Scottish Daily Mail

House prices ‘to fall by 7% in next two years’

- By Victoria Bischoff Money Mail Editor

HouSE prices are heading for a sharp downturn as mortgage rates soar and the cost of living spirals, say experts.

Amid concerns that ‘a day of reckoning’ looms, analysts predicted falls of 7 per cent over the next two years.

The property market has boomed since the pandemic, with prices reaching record highs.

But signs of a slowdown are already emerging and forecasts for 2023 and 2024 are increasing­ly gloomy.

Last week the office for national Statistics reported a sharp drop in annual growth.

And figures from Halifax showed that prices fell in July for the first time in more than a year.

Experts said the crunch point will be this winter as household budgets are squeezed tighter.

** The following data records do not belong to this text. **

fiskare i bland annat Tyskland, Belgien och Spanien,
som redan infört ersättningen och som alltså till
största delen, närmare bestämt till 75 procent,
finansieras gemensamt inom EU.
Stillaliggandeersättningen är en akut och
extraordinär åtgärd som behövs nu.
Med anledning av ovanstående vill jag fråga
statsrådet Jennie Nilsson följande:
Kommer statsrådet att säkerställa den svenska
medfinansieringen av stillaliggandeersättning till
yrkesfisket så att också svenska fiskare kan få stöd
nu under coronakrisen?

It comes amid warnings that the Bank of England is poised to raise interest rates again next month.

The Bank’s benchmark rate is 1.75 per cent, but financial markets expect it to reach 3.75 per cent by the spring.

Analysts at Capital Economics forecast a two-year downturn, with house prices falling by around 5 per cent in 2023 and a further 2 per cent in 2024.

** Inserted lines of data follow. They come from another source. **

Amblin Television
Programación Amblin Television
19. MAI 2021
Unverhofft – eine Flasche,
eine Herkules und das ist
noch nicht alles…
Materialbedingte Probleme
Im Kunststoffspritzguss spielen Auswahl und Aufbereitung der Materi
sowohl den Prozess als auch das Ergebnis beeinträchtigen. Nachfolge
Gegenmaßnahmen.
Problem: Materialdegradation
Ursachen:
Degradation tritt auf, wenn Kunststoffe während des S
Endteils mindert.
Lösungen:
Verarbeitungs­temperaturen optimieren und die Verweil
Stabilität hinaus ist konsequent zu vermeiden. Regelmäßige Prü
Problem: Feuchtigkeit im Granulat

While a short supply of homes has so far underpinne­d prices, the research firm predicted that demand will plummet as rising mortgage rates, high inflation and a looming recession weigh on buyers’ budgets and confidence – causing housing market activity in 2023 to slump to its lowest level in over a decade.

‘Areas where house prices are highest relative to incomes are most vulnerable,’ it said. ‘London and the South East are likely to see the largest falls and the north and Wales the smallest.’ In the capital, house prices are expected to slump by 12 per cent over the next two years.

Richard Donnell, of property website Zoopla, said that if interest rates rise above 4 per cent ‘we would expect to see zero annual house price growth’, with ‘modest price falls’ if rates increase further.

Falling prices should be good for first-time buyers. But rising bills mean many will struggle to save a deposit, while higher mortgage costs will restrict how much they can borrow.

However, some analysts remain optimistic. Anthony Codling, of property website Twindig, said: ‘We tend to overestima­te the likelihood of bad things happening. House prices have fallen in only 16 out of the last 91 years.

‘Increasing living costs and rising mortgage rates are likely to temper house price growth.

‘But mortgage lending is based on a borrower’s income as well as interest rates and as pay rises the pressure on prices is likely to be up not down. once we have won the war on inflation we can expect prices to continue to rise.’